* _Prompt 1_:
In the blog post about the seaside holiday, list every activity the writer says they tried or attempted at the Coast.
* _Prompt 2_:
Copy everything in the blog post about the seaside holiday from "Monday, March 30, 2009" down to "often talk about...".

Monday, March 30, 2009

A solution to exams: how we will get a 100% pass rate every year.

As the senior exams are now in full swing, I think it's appropriate that this week I write about fishing, or more specifically, the time I spent attempting to fish down at the Coast. Our story starts about a year ago when my family went down to a beach house on the South Coast for our holiday. Why they wanted to spend two weeks on a lump of sand with fluctuating weather conditions where everything (including bedding) rusts I don't know, but I tagged along in any case. We got to the little cottage (which had the structural stability of quicksand) and I decided to try some of the seaside activities that people so often talk about...

First off I tried surfing. I hadn't the foggiest where to start so I got myself a board and asked some of the locals what to do. "Wax the board." they all said. So with a slight bit of scepticism I did just that. I then ran into the ocean which, despite it being Africa and despite global warming was freezing, and attempted to catch the first wave I saw. Obviously, because I had waxed the board (which was a stupid idea really) it was very slippery, and thus as soon as I tried standing up it slipped out from under me and hit me in the head. Of course, having the perseverance of a bee flying into a window, I tried again, with the same result. And again. And again. It was when I began to bleed severely that I started thinking surfing wasn't for me. So, cold and broken, I receded from the water and gave up on the whole surfing venture. I then tried to build a sandcastle and, well let's just say that if you ever want a list of places that you don't really want sand...

* _Record excerpts_:
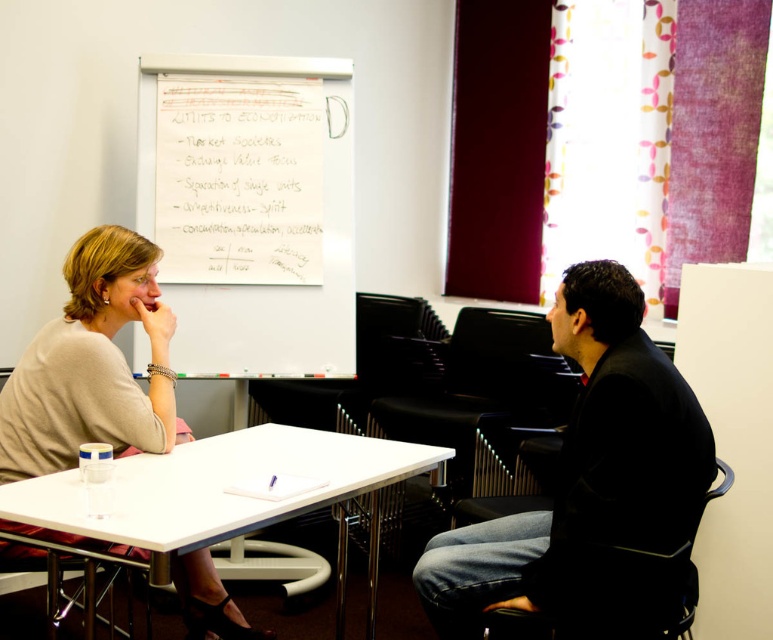
Question: Among these objects, which one is farthest from the camera?

Choices:
 (A) black smooth suit at center
 (B) whiteboard at upper center

Answer: (B)

Question: Does white handwritten notes at upper center have a greater width compared to white plastic table at center?

Choices:
 (A) yes
 (B) no

Answer: (B)

Question: Which of the following is the farthest from the observer?

Choices:
 (A) white plastic table at center
 (B) light beige sweater at center
 (C) whiteboard at upper center
 (D) black smooth suit at center

Answer: (C)

Question: Which point is closer to the camera?

Choices:
 (A) black smooth suit at center
 (B) whiteboard at upper center
 (C) white plastic table at center
 (D) light beige sweater at center

Answer: (C)

Question: Is light beige sweater at center thinner than black smooth suit at center?

Choices:
 (A) yes
 (B) no

Answer: (A)

Question: Observing the image, what is the correct spatial positioning of light beige sweater at center in reference to white handwritten notes at upper center?

Choices:
 (A) right
 (B) left

Answer: (B)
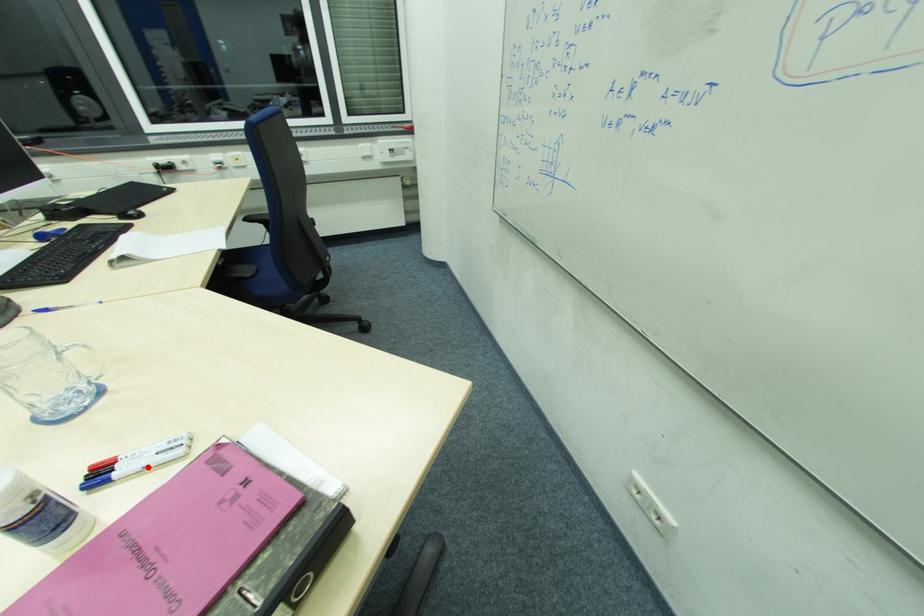
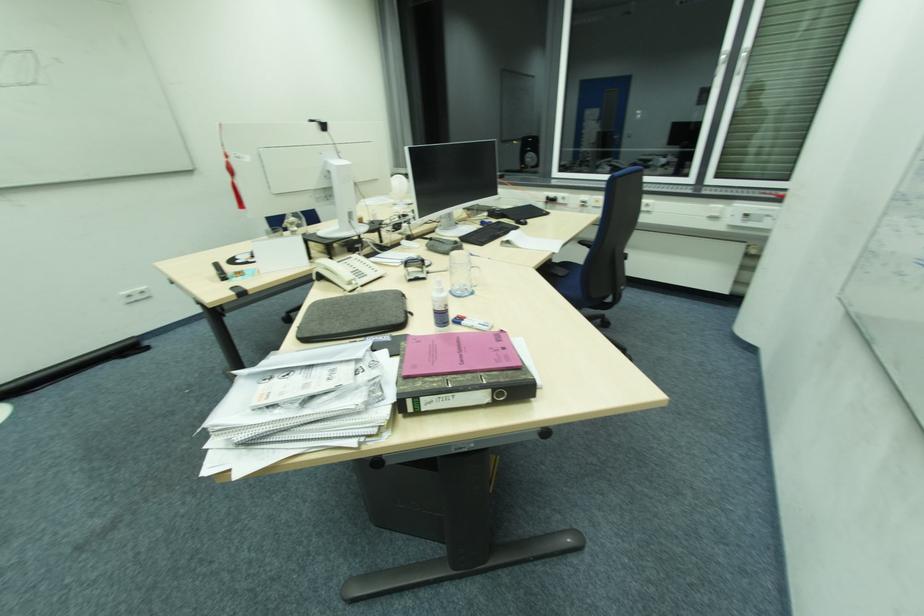
Where in the second image is the point corresponding to the highlighted location from the first image?

(477, 326)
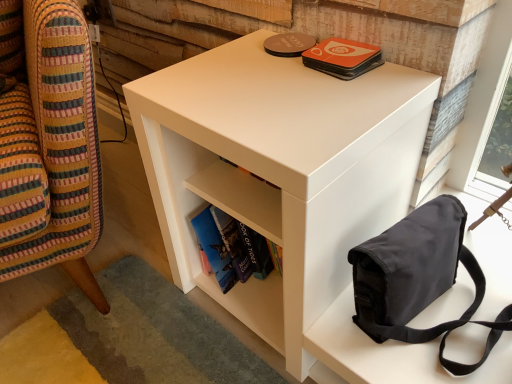
What do you see at coordinates (240, 197) in the screenshot? I see `white matte bookshelf at center` at bounding box center [240, 197].

What do you see at coordinates (342, 58) in the screenshot? I see `orange matte coaster at upper center` at bounding box center [342, 58].

At what (x,y) coordinates should I click in order to perform the action: click on white matte side table at lower right. Please return your answer as a coordinate pair (x, y). The height and width of the screenshot is (384, 512). Looking at the image, I should click on (48, 143).

What do you see at coordinates (419, 278) in the screenshot? I see `black canvas bag at upper right` at bounding box center [419, 278].

The height and width of the screenshot is (384, 512). In order to click on white matte nightstand at center in this screenshot , I will do `click(280, 171)`.

In the scene shown: In terms of height, does orange matte coaster at upper center look taller or shorter compared to white matte side table at lower right?

Clearly, orange matte coaster at upper center is shorter compared to white matte side table at lower right.

You are a GUI agent. You are given a task and a screenshot of the screen. Output one action in this format:
    pyautogui.click(x=<x>, y=<y>)
    Task: Click on the paperback book behind the white matte side table at lower right
    This screenshot has width=512, height=384.
    Given the screenshot: What is the action you would take?
    pyautogui.click(x=342, y=58)

Considering the points (327, 39) and (49, 80), which point is in front, point (327, 39) or point (49, 80)?

The point (49, 80) is in front.

Is white matte side table at lower right behind white matte bookshelf at center?

No, white matte side table at lower right is in front of white matte bookshelf at center.

Could you tell me if white matte side table at lower right is turned towards white matte bookshelf at center?

No, white matte side table at lower right is not oriented towards white matte bookshelf at center.

Which of these two, white matte side table at lower right or white matte bookshelf at center, is bigger?

white matte side table at lower right is bigger.

The height and width of the screenshot is (384, 512). Identify the location of cabinet on the right of white matte side table at lower right. (240, 197).

From the picture: From the image's perspective, is white matte nightstand at center located above or below orange matte coaster at upper center?

white matte nightstand at center is below orange matte coaster at upper center.

Would you say white matte nightstand at center contains orange matte coaster at upper center?

No, orange matte coaster at upper center is not surrounded by white matte nightstand at center.

Which is in front, white matte nightstand at center or orange matte coaster at upper center?

white matte nightstand at center.

From a real-world perspective, between white matte nightstand at center and orange matte coaster at upper center, who is vertically higher?

orange matte coaster at upper center, from a real-world perspective.

Which is behind, point (197, 166) or point (260, 209)?

The point (197, 166) is farther from the camera.

From the image's perspective, is white matte nightstand at center under white matte bookshelf at center?

Yes.

Is the depth of white matte nightstand at center less than that of white matte bookshelf at center?

Yes.

Locate an element on the screen. cabinet on the right of the white matte nightstand at center is located at coordinates (240, 197).

Between black canvas bag at upper right and white matte side table at lower right, which one has larger size?

white matte side table at lower right is bigger.

Which is closer, (417,307) or (71,92)?

Point (417,307)

Choose the correct answer: Is black canvas bag at upper right inside white matte side table at lower right or outside it?

black canvas bag at upper right lies outside white matte side table at lower right.

Between black canvas bag at upper right and white matte side table at lower right, which one appears on the right side from the viewer's perspective?

Positioned to the right is black canvas bag at upper right.

Based on the photo, is white matte bookshelf at center positioned with its back to orange matte coaster at upper center?

white matte bookshelf at center is not turned away from orange matte coaster at upper center.

Can orange matte coaster at upper center be found inside white matte bookshelf at center?

No.

From the image's perspective, is white matte bookshelf at center located beneath orange matte coaster at upper center?

Yes.

Considering the relative positions of white matte bookshelf at center and orange matte coaster at upper center in the image provided, is white matte bookshelf at center to the left of orange matte coaster at upper center from the viewer's perspective?

Yes.

Considering the points (366, 275) and (401, 179), which point is in front, point (366, 275) or point (401, 179)?

The point (366, 275) is closer.

At what (x,y) coordinates should I click in order to perform the action: click on nightstand below the black canvas bag at upper right (from a real-world perspective). Please return your answer as a coordinate pair (x, y). Looking at the image, I should click on (280, 171).

Is black canvas bag at upper right surrounding white matte nightstand at center?

No, white matte nightstand at center is located outside of black canvas bag at upper right.

Based on the photo, considering the relative sizes of black canvas bag at upper right and white matte nightstand at center in the image provided, is black canvas bag at upper right bigger than white matte nightstand at center?

Incorrect, black canvas bag at upper right is not larger than white matte nightstand at center.

The image size is (512, 384). In order to click on paperback book located behind the white matte side table at lower right in this screenshot , I will do `click(342, 58)`.

What are the coordinates of `furniture above the white matte bookshelf at center (from a real-world perspective)` in the screenshot? It's located at (48, 143).

Estimate the real-world distances between objects in this image. Which object is further from white matte nightstand at center, black canvas bag at upper right or white matte bookshelf at center?

black canvas bag at upper right is positioned further to the anchor white matte nightstand at center.

Estimate the real-world distances between objects in this image. Which object is further from orange matte coaster at upper center, white matte nightstand at center or white matte bookshelf at center?

white matte bookshelf at center is positioned further to the anchor orange matte coaster at upper center.

Based on their spatial positions, is white matte bookshelf at center or white matte side table at lower right further from white matte nightstand at center?

The object further to white matte nightstand at center is white matte side table at lower right.

From the image, which object appears to be farther from black canvas bag at upper right, orange matte coaster at upper center or white matte nightstand at center?

The object further to black canvas bag at upper right is orange matte coaster at upper center.

Estimate the real-world distances between objects in this image. Which object is closer to white matte side table at lower right, white matte bookshelf at center or black canvas bag at upper right?

Based on the image, white matte bookshelf at center appears to be nearer to white matte side table at lower right.

Considering their positions, is white matte side table at lower right positioned closer to orange matte coaster at upper center than black canvas bag at upper right?

black canvas bag at upper right is positioned closer to the anchor orange matte coaster at upper center.

From the image, which object appears to be farther from orange matte coaster at upper center, white matte bookshelf at center or black canvas bag at upper right?

black canvas bag at upper right.

Based on their spatial positions, is white matte bookshelf at center or white matte side table at lower right further from black canvas bag at upper right?

Based on the image, white matte side table at lower right appears to be further to black canvas bag at upper right.

What are the coordinates of `nightstand between white matte side table at lower right and orange matte coaster at upper center in the horizontal direction` in the screenshot? It's located at (280, 171).

Identify the location of cabinet between orange matte coaster at upper center and black canvas bag at upper right from top to bottom. (240, 197).

Find the location of a particular element. This screenshot has width=512, height=384. nightstand between white matte side table at lower right and black canvas bag at upper right is located at coordinates (280, 171).

At what (x,y) coordinates should I click in order to perform the action: click on paperback book between white matte nightstand at center and black canvas bag at upper right from left to right. Please return your answer as a coordinate pair (x, y). This screenshot has height=384, width=512. Looking at the image, I should click on (342, 58).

* _Written response 1_:
- Fishing
- Surfing
- Building a sandcastle

* _Written response 2_:
Monday, March 30, 2009

A solution to exams: how we will get a 100% pass rate every year.

As the senior exams are now in full swing, I think it's appropriate that this week I write about fishing, or more specifically, the time I spent attempting to fish down at the Coast. Our story starts about a year ago when my family went down to a beach house on the South Coast for our holiday. Why they wanted to spend two weeks on a lump of sand with fluctuating weather conditions where everything (including bedding) rusts I don't know, but I tagged along in any case. We got to the little cottage (which had the structural stability of quicksand) and I decided to try some of the seaside activities that people so often talk about...